Sri Lanka has recorded 46,606 tourist arrivals so far in May, the Sri Lanka Tourism Development Authority (SLTDA) said, with India accounting for 40 percent of the total, Ada Derana reported on Tuesday.
According to the latest SLTDA figures, 18,533 of this month’s visitors arrived from India. China contributed 3,472 arrivals, the United Kingdom 2,517, Australia 2,441 and the United States 1,873. Together, the top five source markets account for nearly two-thirds of arrivals so far this month.
The total for May 2025 was 132,919 tourists, a substantially higher base that points to a sharp year-on-year shortfall in May 2026 to date. The drop coincides with persistent disruption from the Middle East conflict, which has weighed on European, Gulf and East Asian connectivity into Colombo across the first half of the year. April closed at 117,893 arrivals, well below earlier SLTDA scenario forecasts.

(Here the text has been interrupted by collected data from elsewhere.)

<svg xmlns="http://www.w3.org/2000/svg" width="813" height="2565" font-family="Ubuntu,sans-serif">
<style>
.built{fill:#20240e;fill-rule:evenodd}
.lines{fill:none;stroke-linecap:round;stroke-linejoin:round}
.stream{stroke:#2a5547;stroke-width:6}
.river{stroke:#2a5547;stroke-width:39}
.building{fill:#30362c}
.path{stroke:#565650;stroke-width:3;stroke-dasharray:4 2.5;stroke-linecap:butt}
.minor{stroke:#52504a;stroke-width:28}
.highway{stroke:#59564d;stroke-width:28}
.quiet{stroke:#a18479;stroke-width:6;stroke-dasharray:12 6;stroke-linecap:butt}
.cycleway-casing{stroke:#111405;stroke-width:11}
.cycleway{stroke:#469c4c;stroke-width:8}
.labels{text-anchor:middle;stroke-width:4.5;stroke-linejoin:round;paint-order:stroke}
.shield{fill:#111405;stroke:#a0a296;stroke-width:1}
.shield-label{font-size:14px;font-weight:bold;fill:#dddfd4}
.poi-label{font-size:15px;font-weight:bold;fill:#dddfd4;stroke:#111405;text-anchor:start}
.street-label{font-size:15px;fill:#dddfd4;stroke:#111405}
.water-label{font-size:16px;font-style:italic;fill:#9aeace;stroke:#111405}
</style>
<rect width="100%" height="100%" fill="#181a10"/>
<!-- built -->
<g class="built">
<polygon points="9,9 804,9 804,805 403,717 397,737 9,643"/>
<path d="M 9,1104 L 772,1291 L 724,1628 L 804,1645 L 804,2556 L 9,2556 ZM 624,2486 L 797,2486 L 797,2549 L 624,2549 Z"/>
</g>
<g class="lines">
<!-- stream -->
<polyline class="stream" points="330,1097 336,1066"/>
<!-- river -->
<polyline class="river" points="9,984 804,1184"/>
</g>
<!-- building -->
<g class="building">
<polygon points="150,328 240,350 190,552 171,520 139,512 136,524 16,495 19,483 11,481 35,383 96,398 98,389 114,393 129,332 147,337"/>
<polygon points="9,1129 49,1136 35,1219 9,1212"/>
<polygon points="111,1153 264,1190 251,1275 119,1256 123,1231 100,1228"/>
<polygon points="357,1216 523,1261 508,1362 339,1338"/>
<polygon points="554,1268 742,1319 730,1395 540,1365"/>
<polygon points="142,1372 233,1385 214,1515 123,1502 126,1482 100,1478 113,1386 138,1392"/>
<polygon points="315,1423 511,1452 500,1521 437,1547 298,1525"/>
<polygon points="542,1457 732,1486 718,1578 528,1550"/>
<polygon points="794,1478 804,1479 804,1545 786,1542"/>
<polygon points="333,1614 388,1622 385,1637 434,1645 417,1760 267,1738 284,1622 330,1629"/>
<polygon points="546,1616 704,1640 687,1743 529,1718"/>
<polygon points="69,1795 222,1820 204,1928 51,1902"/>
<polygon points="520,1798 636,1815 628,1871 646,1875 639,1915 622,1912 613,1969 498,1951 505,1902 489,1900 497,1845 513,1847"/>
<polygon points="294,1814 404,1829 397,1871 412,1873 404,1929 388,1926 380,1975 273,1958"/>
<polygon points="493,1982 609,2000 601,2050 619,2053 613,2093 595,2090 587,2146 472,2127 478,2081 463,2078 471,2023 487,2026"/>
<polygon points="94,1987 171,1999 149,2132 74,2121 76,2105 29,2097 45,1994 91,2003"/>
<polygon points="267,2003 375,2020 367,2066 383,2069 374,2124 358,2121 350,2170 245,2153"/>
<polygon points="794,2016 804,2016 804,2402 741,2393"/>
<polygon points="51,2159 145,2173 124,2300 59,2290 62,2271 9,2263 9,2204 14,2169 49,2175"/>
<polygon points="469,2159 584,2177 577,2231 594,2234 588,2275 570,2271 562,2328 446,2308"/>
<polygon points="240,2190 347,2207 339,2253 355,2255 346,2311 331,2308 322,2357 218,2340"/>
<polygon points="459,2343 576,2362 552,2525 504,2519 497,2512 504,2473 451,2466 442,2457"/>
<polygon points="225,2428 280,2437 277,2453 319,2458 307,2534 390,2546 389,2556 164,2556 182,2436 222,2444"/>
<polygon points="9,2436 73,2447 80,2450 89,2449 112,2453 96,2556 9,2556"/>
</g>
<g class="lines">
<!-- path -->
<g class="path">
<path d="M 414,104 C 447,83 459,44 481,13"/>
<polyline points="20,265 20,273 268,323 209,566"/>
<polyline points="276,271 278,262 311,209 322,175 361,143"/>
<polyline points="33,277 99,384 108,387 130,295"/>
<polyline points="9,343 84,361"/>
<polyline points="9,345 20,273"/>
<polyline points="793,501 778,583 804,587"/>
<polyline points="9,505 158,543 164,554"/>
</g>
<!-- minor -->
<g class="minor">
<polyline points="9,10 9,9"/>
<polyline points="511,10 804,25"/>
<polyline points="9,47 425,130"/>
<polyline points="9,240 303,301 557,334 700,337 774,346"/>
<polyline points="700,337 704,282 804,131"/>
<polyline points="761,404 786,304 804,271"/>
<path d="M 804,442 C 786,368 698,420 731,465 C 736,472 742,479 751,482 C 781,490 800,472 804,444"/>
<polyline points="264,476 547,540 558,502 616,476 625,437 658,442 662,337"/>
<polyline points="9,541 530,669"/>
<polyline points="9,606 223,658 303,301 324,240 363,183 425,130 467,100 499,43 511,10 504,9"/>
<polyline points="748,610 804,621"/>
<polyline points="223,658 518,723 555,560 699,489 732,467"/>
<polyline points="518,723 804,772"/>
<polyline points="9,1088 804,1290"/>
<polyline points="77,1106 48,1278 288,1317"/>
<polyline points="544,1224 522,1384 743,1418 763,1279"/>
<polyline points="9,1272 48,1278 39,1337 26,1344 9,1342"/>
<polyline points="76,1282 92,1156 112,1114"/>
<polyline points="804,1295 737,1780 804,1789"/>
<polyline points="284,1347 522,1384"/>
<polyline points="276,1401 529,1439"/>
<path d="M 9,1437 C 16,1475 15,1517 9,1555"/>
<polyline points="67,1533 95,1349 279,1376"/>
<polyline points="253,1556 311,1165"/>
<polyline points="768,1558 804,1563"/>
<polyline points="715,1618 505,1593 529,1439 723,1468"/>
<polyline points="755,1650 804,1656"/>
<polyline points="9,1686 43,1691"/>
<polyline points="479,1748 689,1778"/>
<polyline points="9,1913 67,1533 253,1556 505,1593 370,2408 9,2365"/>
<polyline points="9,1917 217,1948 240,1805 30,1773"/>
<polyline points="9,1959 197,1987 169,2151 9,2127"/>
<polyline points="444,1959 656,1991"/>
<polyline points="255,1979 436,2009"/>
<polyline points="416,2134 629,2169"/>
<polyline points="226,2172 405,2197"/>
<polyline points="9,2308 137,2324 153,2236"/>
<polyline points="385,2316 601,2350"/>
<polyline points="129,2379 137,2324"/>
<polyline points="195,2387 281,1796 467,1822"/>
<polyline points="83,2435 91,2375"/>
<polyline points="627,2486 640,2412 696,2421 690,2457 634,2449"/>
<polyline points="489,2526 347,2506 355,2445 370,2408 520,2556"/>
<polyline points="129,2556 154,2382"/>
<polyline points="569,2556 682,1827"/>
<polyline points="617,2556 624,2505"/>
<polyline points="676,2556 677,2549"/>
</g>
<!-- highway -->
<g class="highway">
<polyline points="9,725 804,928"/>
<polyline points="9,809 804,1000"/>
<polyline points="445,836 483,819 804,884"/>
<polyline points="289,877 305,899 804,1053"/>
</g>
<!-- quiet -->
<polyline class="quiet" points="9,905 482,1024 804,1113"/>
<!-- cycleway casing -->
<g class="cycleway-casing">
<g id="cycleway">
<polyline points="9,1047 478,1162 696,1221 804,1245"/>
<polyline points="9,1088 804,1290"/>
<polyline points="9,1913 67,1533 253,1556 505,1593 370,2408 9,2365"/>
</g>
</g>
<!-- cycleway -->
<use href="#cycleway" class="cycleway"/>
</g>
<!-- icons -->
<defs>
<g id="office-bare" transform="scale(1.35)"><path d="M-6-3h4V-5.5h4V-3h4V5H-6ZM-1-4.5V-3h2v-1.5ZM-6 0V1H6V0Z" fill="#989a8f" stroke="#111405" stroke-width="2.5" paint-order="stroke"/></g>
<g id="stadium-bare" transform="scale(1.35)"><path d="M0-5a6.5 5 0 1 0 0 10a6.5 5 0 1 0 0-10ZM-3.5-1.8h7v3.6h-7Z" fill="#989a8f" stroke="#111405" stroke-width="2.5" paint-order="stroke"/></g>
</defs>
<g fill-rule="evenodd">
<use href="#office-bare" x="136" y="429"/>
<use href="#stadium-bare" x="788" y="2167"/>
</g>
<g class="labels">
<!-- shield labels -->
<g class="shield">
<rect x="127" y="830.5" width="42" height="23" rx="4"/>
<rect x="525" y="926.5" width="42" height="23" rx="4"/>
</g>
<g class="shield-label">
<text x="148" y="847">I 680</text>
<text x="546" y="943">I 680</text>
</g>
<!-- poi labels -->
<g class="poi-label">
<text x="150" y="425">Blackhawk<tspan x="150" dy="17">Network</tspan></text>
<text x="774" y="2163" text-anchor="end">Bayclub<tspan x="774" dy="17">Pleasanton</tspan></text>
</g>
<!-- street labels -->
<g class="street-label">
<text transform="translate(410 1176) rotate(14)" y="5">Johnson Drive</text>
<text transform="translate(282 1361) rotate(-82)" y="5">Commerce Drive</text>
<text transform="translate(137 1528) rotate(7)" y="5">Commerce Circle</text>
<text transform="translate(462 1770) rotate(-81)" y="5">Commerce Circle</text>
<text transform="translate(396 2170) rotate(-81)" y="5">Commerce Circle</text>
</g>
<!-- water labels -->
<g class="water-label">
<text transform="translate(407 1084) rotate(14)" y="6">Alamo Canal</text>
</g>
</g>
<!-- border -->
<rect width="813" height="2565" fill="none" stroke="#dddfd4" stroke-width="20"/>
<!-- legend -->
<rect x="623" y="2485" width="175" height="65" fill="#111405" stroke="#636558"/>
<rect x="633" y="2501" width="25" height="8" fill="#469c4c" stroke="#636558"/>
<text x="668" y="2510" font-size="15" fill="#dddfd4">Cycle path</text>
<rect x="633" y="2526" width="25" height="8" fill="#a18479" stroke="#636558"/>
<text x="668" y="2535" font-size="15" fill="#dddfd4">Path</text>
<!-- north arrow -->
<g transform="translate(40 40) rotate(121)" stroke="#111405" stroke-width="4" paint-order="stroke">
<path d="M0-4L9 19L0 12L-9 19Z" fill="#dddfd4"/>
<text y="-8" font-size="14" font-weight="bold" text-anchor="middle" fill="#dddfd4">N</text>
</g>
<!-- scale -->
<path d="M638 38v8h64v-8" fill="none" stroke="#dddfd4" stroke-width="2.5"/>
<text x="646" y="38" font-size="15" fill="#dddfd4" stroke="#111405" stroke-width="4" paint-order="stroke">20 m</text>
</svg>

Year-to-date 2026 arrivals stand at 922,883, the SLTDA said, taking the country closer to the one-million milestone tracked through early May. India remains the single largest source market for the year with 208,451 arrivals, followed by the United Kingdom at 91,362 and Russia at 74,628.
The May data confirms a continued reliance on the regional South Asia market — India alone is delivering four in every ten arrivals this month — even as the broader monthly volume runs well below 2025 levels. Tourism revenue, hotel occupancy and forward-bookings reports remain the next set of data points to watch as the SLTDA’s full May tally closes out.